In [None]:
import torch 
import torch.nn as nn 
import torch.nn.functional as F
from torchvision import datasets, transforms
from torch.utils.data import DataLoader
import matplotlib.pyplot as plt 
import numpy as np 
from tqdm import tqdm 

In [None]:
# Load dataset 
# We apply the lambda rescaling below so that each pixel from the [0, 1] range rescales to the range [1, -1]. 
# During the forward process, DDPMs add Gaussian noise ~ N (0, 1) to the images. So having input images 
# in [-1, 1] makes the pixel space more centered and symmetric, aligning better with the noise distribution. 
# This allows for improved training stability. 
transform = transforms.Compose([
    transforms.ToTensor(), 
    transforms.Lambda(lambda x: x * 2. - 1.)
])

train_dataset = datasets.CIFAR10(root = './data', train = True, download = True, transform = transform)
train_loader = DataLoader(train_dataset, batch_size = 128, shuffle = True)

In [None]:
# Standard U-Net with downsampling and upsampling 
class UNet(nn.Module): 
    def __init__(self, in_channels = 3, base_channels = 64): 
        super().__init__()
        # Downsampling path 
        # We add 1 to the in_channels for self.enc1 because we need to account for the time dimension
        self.enc1 = nn.Sequential(
            nn.Conv2d(in_channels + 1, base_channels, 3, padding = 1), nn.ReLU(), 
            nn.Conv2d(base_channels, base_channels, 3, padding = 1), nn.ReLU()
        )
        self.pool1 = nn.MaxPool2d(2)

        self.enc2 = nn.Sequential(
            nn.Conv2d(base_channels, base_channels * 2, 3, padding = 1), nn.ReLU(),
            nn.Conv2d(base_channels * 2, base_channels * 2, 3, padding = 1), nn.ReLU()
        )
        self.pool2 = nn.MaxPool2d(2)

        # Bottleneck 
        self.middle = nn.Sequential(
            nn.Conv2d(base_channels * 2, base_channels * 4, 3, padding = 1), nn.ReLU(), 
            nn.Conv2d(base_channels * 4, base_channels * 4, 3, padding = 1), nn.ReLU()
        )

        # Upsampling path 
        self.up1 = nn.ConvTranspose2d(base_channels * 4, base_channels * 2, 2, stride = 2)
        self.dec1 = nn.Sequential(
            nn.Conv2d(base_channels * 4, base_channels * 2, 3, padding = 1), nn.ReLU(), 
            nn.Conv2d(base_channels * 2, base_channels * 2, 3, padding = 1), nn.ReLU()
        )

        self.up2 = nn.ConvTranspose2d(base_channels * 2, base_channels, 2, stride = 2)
        self.dec2 = nn.Sequential(
            nn.Conv2d(base_channels * 2, base_channels, 3, padding = 1), nn.ReLU(), 
            nn.Conv2d(base_channels, base_channels, 3, padding = 1), nn.ReLU()
        )

        self.final = nn.Conv2d(base_channels, in_channels, 1)
        
        
    def forward(self, x, t): 
        t = t[:, None, None, None].repeat(1, 1, x.shape[2], x.shape[3])
        x = torch.cat([x, t], dim =1)

        e1 = self.enc1(x)   # -> [B, base, 32, 32]
        e2 = self.enc2(self.pool1(e1))  # -> [B, base * 2, 16, 16]
        mid = self.middle(self.pool2(e2))   # -> [B, base*4, 8, 8]

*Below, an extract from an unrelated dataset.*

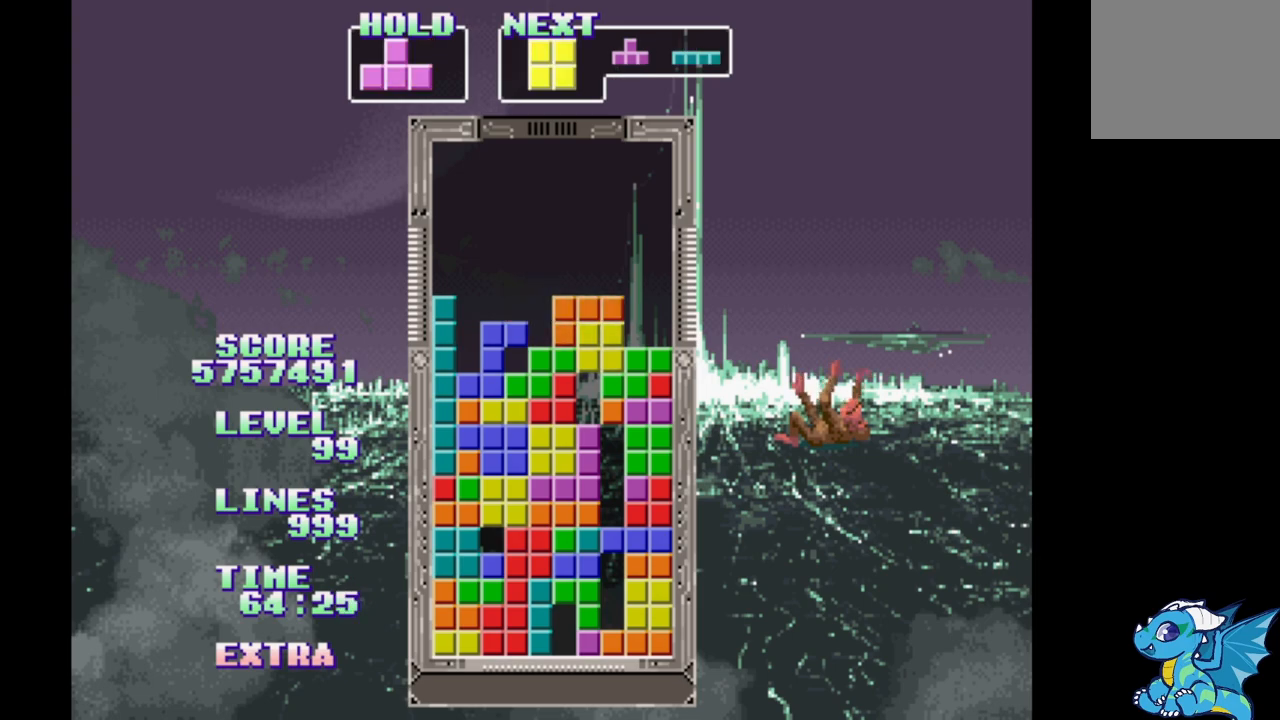
{"buttons": [], "events": [[17, "DPAD_RIGHT", "down"], [483, "DPAD_RIGHT", "up"]]}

        d1 = self.up1(mid)  # -> [B, base*2, 16, 16]
        d1 = self.dec1(torch.cat([d1, e2], dim = 1))

        d2 = self.up2(d1)   # -> [B, base, 32, 32]
        d2 = self.dec2(torch.cat([d2, e1], dim = 1))

        return self.final(d2)

In [None]:
# Diffusion schedule 
T = 1000 

# Controls how much Gaussian noise is added at each time step 
# Smaller betas = gentler corruption per step 
betas = torch.linspace(1e-4, 0.02, T) 

# Represent the amount of signal retained at each time step 
alphas = 1. - betas

# This is a cumulative product over all previous alphas 
# It tells you how much of the original image is preserved at time step t in expectation 
alphas_cumprod = torch.cumprod(alphas, dim = 0)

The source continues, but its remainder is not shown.